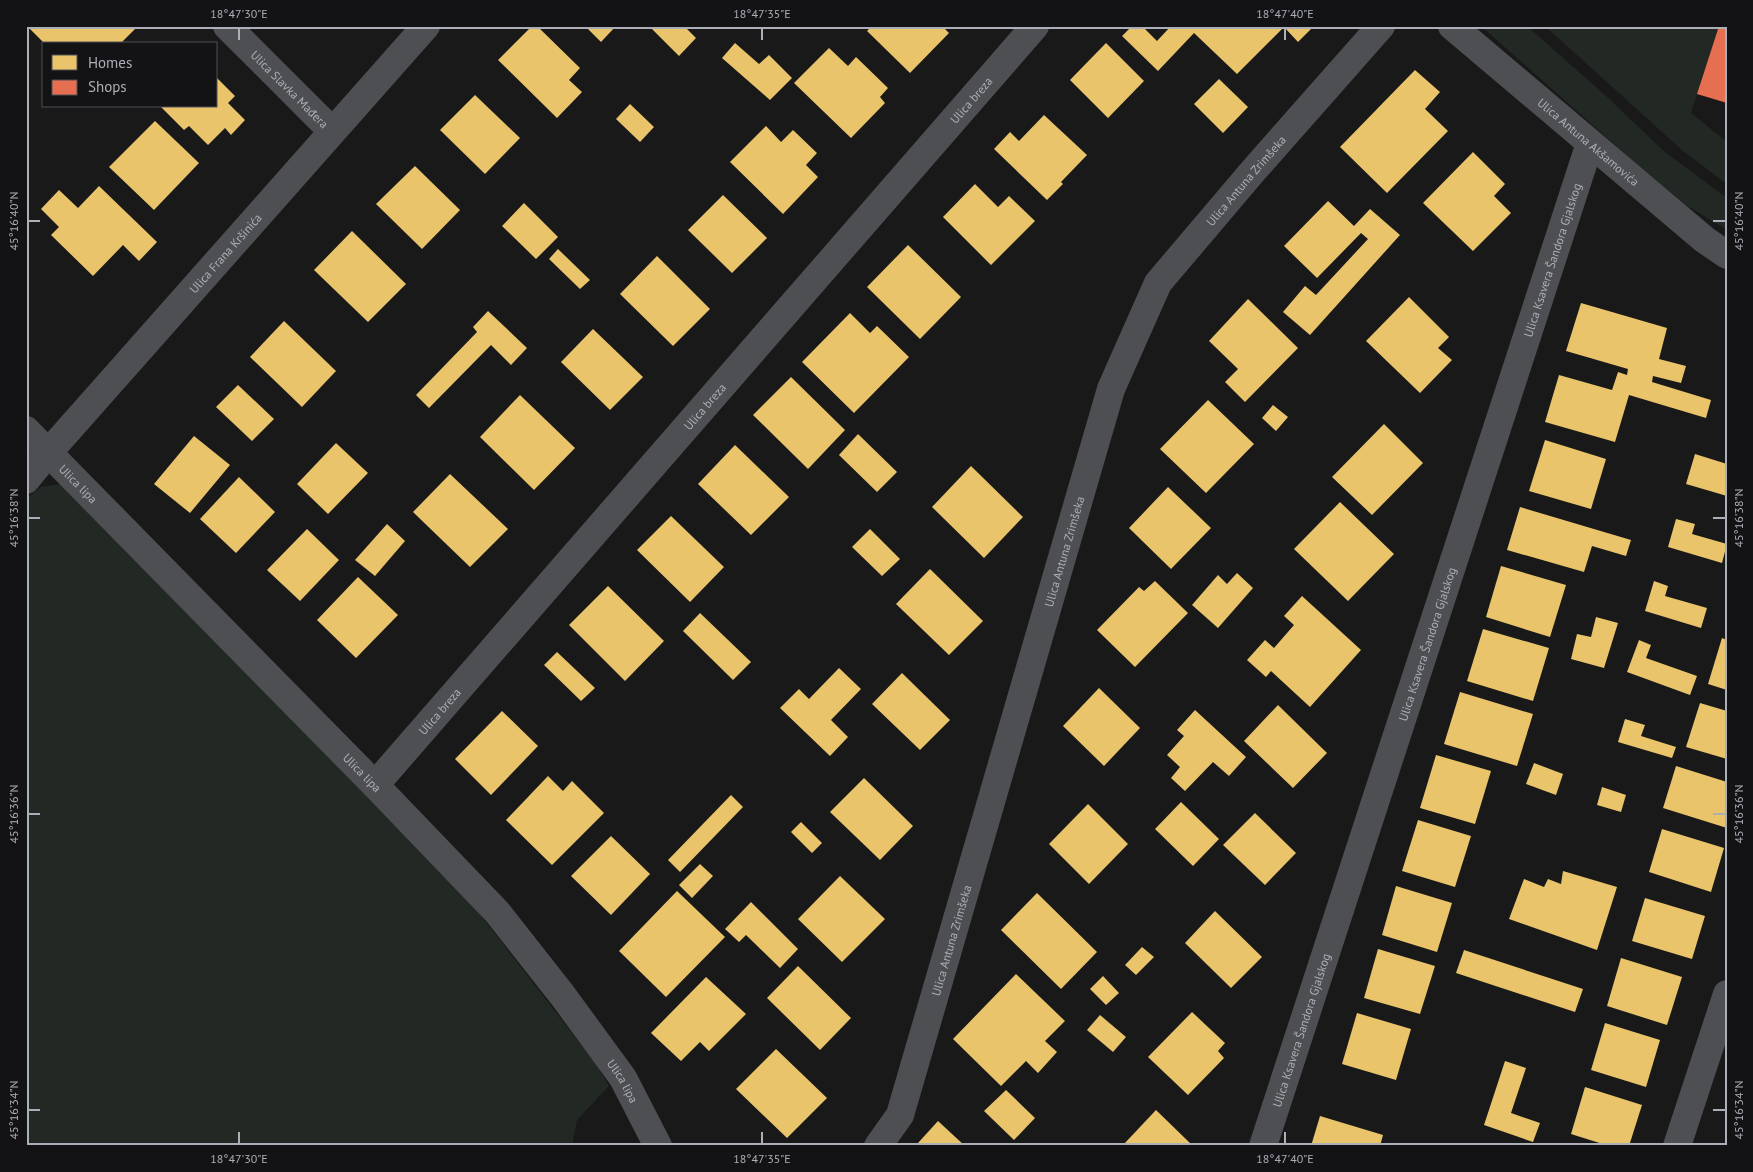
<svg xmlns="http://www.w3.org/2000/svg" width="1753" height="1172" viewBox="0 0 1753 1172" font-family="'PT Sans',sans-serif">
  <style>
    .green { fill: #222823 }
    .homes { fill: #e9c46a }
    .shops { fill: #e76f51 }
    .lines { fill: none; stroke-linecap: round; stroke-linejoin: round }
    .street { stroke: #4e4f52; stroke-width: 28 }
    .ticks { fill: none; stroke: #acafb8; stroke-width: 2 }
    .labels { text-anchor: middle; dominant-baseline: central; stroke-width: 5; stroke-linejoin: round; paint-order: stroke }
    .street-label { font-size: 12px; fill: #acafb8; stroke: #131315 }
    .neatline { fill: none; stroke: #acafb8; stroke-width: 2 }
    .ticks-label { font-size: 12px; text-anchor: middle; fill: #acafb8 }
  </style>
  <rect width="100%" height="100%" fill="#191919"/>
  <g class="green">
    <path d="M1481 26H1527L1605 95 1665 152 1727 198V230L1686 205 1632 160Z"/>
    <path d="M1545 26H1719L1691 113 1727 142V184L1683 151Z"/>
    <path d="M61 484 465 895 596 1064 609 1086 577 1120 572 1146H26V499L41 487Z"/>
  </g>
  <g class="homes">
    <path d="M31 26H138L120 44H45L29 28Z"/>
    <path d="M532 26H537L580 68 569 80 582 92 557 118 498 60Z"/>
    <path d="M585 26H616L601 42Z"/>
    <path d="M649 26H684L696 38 679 56Z"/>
    <path d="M872 26H942L949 33 910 73 867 31Z"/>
    <path d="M1132 26H1142L1157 41 1171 26H1314L1298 42 1284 27 1237 74 1194 33 1158 71 1122 36Z"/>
    <path d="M735 43 759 64 769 55 792 78 770 100 722 58Z"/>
    <path d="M1106 43 1144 81 1108 118 1070 80Z"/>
    <path d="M829 48 848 66 856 57 888 88 880 97 885 103 851 138 794 83Z"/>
    <path d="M1415 70 1440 92 1425 109 1448 131 1387 193 1340 147Z"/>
    <path d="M216 77 235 96 228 103 245 120 231 135 225 128 208 145 189 126 184 130 160 106H216Z"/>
    <path d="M1219 79 1248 107 1223 133 1194 104Z"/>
    <path d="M475 95 520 138 485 174 440 130Z"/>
    <path d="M630 104 654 127 640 142 616 119Z"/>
    <path d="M1044 115 1087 155 1061 182 1063 184 1047 200 994 149 1010 132 1019 141Z"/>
    <path d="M155 121 199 163 154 210 109 167Z"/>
    <path d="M766 126 781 142 793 130 817 153 806 165 818 177 783 214 730 162Z"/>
    <path d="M1473 152 1505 184 1494 196 1511 213 1473 251 1423 203Z"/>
    <path d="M415 166 460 210 422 249 376 204Z"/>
    <path d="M975 184 998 207 1009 196 1035 221 991 265 943 217Z"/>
    <path d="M99 186 157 242 139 261 123 245 93 276 51 235 59 227 41 209 59 190 78 208Z"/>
    <path d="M723 195 767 238 732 273 688 230Z"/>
    <path d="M1328 201 1354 226 1370 209 1400 235 1310 335 1283 312 1305 286 1316 295 1368 239 1361 233 1317 278 1284 246Z"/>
    <path d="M524 203 558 237 536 259 502 226Z"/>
    <path d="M352 231 406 284 368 322 314 270Z"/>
    <path d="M908 245 961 297 920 339 867 287Z"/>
    <path d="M558 249 590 280 580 289 549 259Z"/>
    <path d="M657 256 710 309 673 346 620 294Z"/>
    <path d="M1409 297 1449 337 1438 348 1452 360 1420 393 1366 341Z"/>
    <path d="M1248 299 1298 348 1245 402 1225 382 1238 369 1209 341Z"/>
    <path d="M1581 303 1667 328 1659 359 1686 366 1681 383 1653 376 1652 382 1711 400 1706 418 1629 395 1615 442 1545 422 1559 375 1612 390 1618 372 1627 375 1628 369 1566 351Z"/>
    <path d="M488 311 527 348 511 365 491 345 429 408 416 395 477 332 473 327Z"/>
    <path d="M850 313 870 333 877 326 909 357 854 413 802 362Z"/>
    <path d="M284 321 336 371 302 407 250 357Z"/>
    <path d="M593 329 643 377 610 410 561 362Z"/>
    <path d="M791 377 845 430 808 469 753 415Z"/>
    <path d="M238 385 274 419 252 441 216 407Z"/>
    <path d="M520 395 575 448 534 490 480 437Z"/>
    <path d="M1208 400 1254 444 1206 493 1160 449Z"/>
    <path d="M1273 405 1288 417 1276 431 1262 418Z"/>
    <path d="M1384 424 1423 463 1372 515 1332 477Z"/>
    <path d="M858 434 897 472 877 492 839 455Z"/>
    <path d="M194 436 230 465 190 513 154 484Z"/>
    <path d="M1545 440 1606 459 1591 509 1529 491Z"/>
    <path d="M336 443 368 473 328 514 297 484Z"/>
    <path d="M735 445 789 497 751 535 698 484Z"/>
    <path d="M1695 454 1727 464V496L1686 484Z"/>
    <path d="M971 466 1023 517 984 558 932 507Z"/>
    <path d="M450 474 508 529 470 567 413 512Z"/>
    <path d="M239 477 275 512 236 553 200 519Z"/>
    <path d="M1168 487 1211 528 1171 569 1129 528Z"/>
    <path d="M1340 502 1394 554 1348 601 1294 549Z"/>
    <path d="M1520 507 1631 540 1626 556 1592 546 1584 572 1507 550Z"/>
    <path d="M671 516 724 567 690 602 637 550Z"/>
    <path d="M1676 519 1695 524 1692 534 1727 544 1722 563 1668 547Z"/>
    <path d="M387 524 405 541 375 576 355 560Z"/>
    <path d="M307 529 339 560 300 601 267 570Z"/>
    <path d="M870 529 900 559 882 576 852 547Z"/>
    <path d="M1501 566 1566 585 1550 637 1486 617Z"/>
    <path d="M930 569 983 621 949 655 896 604Z"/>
    <path d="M1237 573 1253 588 1218 628 1192 605 1218 575 1227 584Z"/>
    <path d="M358 577 398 615 356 658 317 620Z"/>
    <path d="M1155 581 1188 613 1135 667 1097 630 1139 587 1144 591Z"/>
    <path d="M1654 581 1668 586 1665 596 1707 608 1701 628 1645 611Z"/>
    <path d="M608 586 664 641 625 681 569 625Z"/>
    <path d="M1302 596 1361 650 1310 707 1271 671 1266 677 1247 660 1265 640 1274 648 1294 625 1284 616Z"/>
    <path d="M700 613 751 662 733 680 683 631Z"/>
    <path d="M1596 617 1618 623 1604 668 1571 659 1577 634 1591 637Z"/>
    <path d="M1483 629 1549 648 1533 701 1467 681Z"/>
    <path d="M1722 638 1727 640V690L1708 684Z"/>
    <path d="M1639 640 1651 645 1646 658 1697 676 1690 695 1627 672Z"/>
    <path d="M557 652 595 688 581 701 544 665Z"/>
    <path d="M839 668 861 689 831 720 848 737 830 756 780 708 799 689 809 699Z"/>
    <path d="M902 673 950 720 920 750 872 704Z"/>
    <path d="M1099 688 1140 728 1104 766 1063 726Z"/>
    <path d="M1460 692 1533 714 1517 766 1444 744Z"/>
    <path d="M1700 703 1727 711V759L1686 747Z"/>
    <path d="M1278 705 1327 753 1293 788 1244 741Z"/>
    <path d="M1195 710 1246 757 1229 776 1213 762 1185 791 1171 778 1180 767 1167 755 1184 736 1177 730Z"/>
    <path d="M502 711 538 746 491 795 455 759Z"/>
    <path d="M1625 719 1645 725 1641 736 1676 747 1672 758 1618 742Z"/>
    <path d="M1436 755 1491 771 1475 824 1420 808Z"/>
    <path d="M1534 763 1563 774 1556 795 1526 784Z"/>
    <path d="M1676 766 1727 782V828L1663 808Z"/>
    <path d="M548 776 563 791 572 781 604 813 552 865 506 820Z"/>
    <path d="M864 778 913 826 880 860 830 812Z"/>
    <path d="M1602 787 1626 795 1621 812 1597 805Z"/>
    <path d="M731 795 743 807 680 872 668 860Z"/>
    <path d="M1181 802 1219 839 1193 866 1155 829Z"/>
    <path d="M1088 804 1128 844 1089 884 1049 844Z"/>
    <path d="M1255 813 1296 853 1265 885 1223 845Z"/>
    <path d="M1418 820 1471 836 1455 887 1402 871Z"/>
    <path d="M801 822 822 843 812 853 791 832Z"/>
    <path d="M1662 829 1724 848 1711 892 1649 872Z"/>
    <path d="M611 836 650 874 611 915 571 876Z"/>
    <path d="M700 864 713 876 692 898 679 885Z"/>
    <path d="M1563 871 1617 887 1597 950 1509 919 1524 879 1544 887 1548 879 1561 884Z"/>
    <path d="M840 876 885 919 842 962 798 919Z"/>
    <path d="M1396 886 1452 903 1437 952 1382 935Z"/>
    <path d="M677 891 725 937 666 997 619 951Z"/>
    <path d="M1037 893 1097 952 1061 989 1001 930Z"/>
    <path d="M1645 898 1705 916 1692 959 1632 941Z"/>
    <path d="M751 902 798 949 780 968 746 935 739 942 725 929Z"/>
    <path d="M1215 911 1262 957 1231 988 1185 943Z"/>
    <path d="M1142 947 1154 957 1136 975 1125 965Z"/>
    <path d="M1378 949 1435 966 1420 1014 1364 998Z"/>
    <path d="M1464 950 1583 989 1575 1012 1456 973Z"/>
    <path d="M1621 958 1682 977 1667 1025 1607 1006Z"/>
    <path d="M798 966 851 1018 820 1050 767 998Z"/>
    <path d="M1016 974 1065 1021 1045 1041 1057 1052 1038 1073 1026 1061 1001 1086 953 1039Z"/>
    <path d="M1103 976 1119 993 1106 1005 1090 989Z"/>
    <path d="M706 977 746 1014 709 1051 700 1042 681 1061 651 1033Z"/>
    <path d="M1192 1012 1225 1043 1218 1051 1224 1058 1188 1095 1148 1057Z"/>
    <path d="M1357 1013 1411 1029 1396 1080 1342 1064Z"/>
    <path d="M1100 1015 1126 1037 1113 1052 1087 1030Z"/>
    <path d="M1605 1023 1660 1040 1646 1087 1591 1070Z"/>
    <path d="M776 1049 827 1098 787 1138 736 1089Z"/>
    <path d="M1505 1061 1526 1068 1511 1113 1540 1123 1533 1142 1484 1125Z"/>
    <path d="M1585 1087 1642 1105 1629 1146H1609L1571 1134Z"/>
    <path d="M1006 1090 1035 1118 1014 1140 984 1111Z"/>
    <path d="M1156 1110 1193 1146H1126L1124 1144Z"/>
    <path d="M1320 1116 1383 1135 1380 1146H1311Z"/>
    <path d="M938 1121 965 1146H921L918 1143Z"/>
  </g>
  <path class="shops" d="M1719 26H1727V103L1697 94Z"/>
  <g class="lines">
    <g class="street">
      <path id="s1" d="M227 26 332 131"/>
      <path id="s2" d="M1452 26 1705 240 1727 255"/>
      <path id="s3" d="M26 430 375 785 497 912 563 996 623 1078 658 1146"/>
      <path id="s4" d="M26 480 48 453 426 26"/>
      <path id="s5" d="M375 785 1035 26"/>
      <path id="s6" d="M878 1146 900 1115 1111 389 1158 283 1253 171 1381 26"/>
      <path id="s7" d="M1263 1146 1590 143"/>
      <path d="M1677 1146 1727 994"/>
    </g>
  </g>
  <path class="ticks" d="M239 28V40M762 28V40M1285 28V40M28 221H40M1713 221H1726M28 518H40M1713 518H1726M28 814H40M1713 814H1726M28 1110H40M1713 1110H1726M239 1132V1144M762 1132V1144M1285 1132V1144"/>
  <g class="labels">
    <g class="street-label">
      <text stroke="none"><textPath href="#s1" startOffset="89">Ulica Slavka Mađera</textPath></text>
      <text stroke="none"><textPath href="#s5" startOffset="908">Ulica breza</textPath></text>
      <text stroke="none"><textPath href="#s2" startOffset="179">Ulica Antuna Akšamovića</textPath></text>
      <text stroke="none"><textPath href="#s6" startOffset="1045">Ulica Antuna Zrimšeka</textPath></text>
      <text stroke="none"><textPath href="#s4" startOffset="302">Ulica Frana Kršinića</textPath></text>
      <text stroke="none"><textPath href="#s7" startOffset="932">Ulica Ksavera Šandora Gjalskog</textPath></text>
      <text stroke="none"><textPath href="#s5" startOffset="502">Ulica breza</textPath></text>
      <text stroke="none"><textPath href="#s3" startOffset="75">Ulica lipa</textPath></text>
      <text stroke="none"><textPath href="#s6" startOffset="625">Ulica Antuna Zrimšeka</textPath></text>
      <text stroke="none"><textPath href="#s7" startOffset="528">Ulica Ksavera Šandora Gjalskog</textPath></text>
      <text stroke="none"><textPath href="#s5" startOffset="98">Ulica breza</textPath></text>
      <text stroke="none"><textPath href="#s3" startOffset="480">Ulica lipa</textPath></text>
      <text stroke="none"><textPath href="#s6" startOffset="220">Ulica Antuna Zrimšeka</textPath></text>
      <text stroke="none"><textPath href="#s7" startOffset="122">Ulica Ksavera Šandora Gjalskog</textPath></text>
      <text stroke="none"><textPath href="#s3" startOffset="885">Ulica lipa</textPath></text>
    </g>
  </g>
  <rect width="1753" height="1172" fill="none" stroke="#131315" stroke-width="55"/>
  <rect x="42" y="42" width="175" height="65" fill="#131315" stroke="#505156"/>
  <rect x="52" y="55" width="25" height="15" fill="#e9c46a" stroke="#505156"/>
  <text x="88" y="68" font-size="15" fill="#acafb8">Homes</text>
  <rect x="52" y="80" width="25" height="15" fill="#e76f51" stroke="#505156"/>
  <text x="88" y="92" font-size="15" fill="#acafb8">Shops</text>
  <rect x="28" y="28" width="1698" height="1116" class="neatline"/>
  <g class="ticks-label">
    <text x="239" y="18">18°47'30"E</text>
    <text x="762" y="18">18°47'35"E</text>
    <text x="1285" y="18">18°47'40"E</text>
    <text transform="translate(14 221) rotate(-90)" y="4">45°16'40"N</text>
    <text transform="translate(1739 221) rotate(-90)" y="4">45°16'40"N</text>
    <text transform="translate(14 518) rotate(-90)" y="4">45°16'38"N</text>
    <text transform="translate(1739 518) rotate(-90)" y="4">45°16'38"N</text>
    <text transform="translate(14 814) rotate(-90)" y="4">45°16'36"N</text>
    <text transform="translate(1739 814) rotate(-90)" y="4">45°16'36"N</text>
    <text transform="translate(14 1110) rotate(-90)" y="4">45°16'34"N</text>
    <text transform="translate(1739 1110) rotate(-90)" y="4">45°16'34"N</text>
    <text x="239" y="1163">18°47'30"E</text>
    <text x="762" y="1163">18°47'35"E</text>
    <text x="1285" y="1163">18°47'40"E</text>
  </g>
</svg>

**Work instructions**
Look through the data above and return each line where the string "lines" occurs.

**Exercise solution**
    .lines { fill: none; stroke-linecap: round; stroke-linejoin: round }
  <g class="lines">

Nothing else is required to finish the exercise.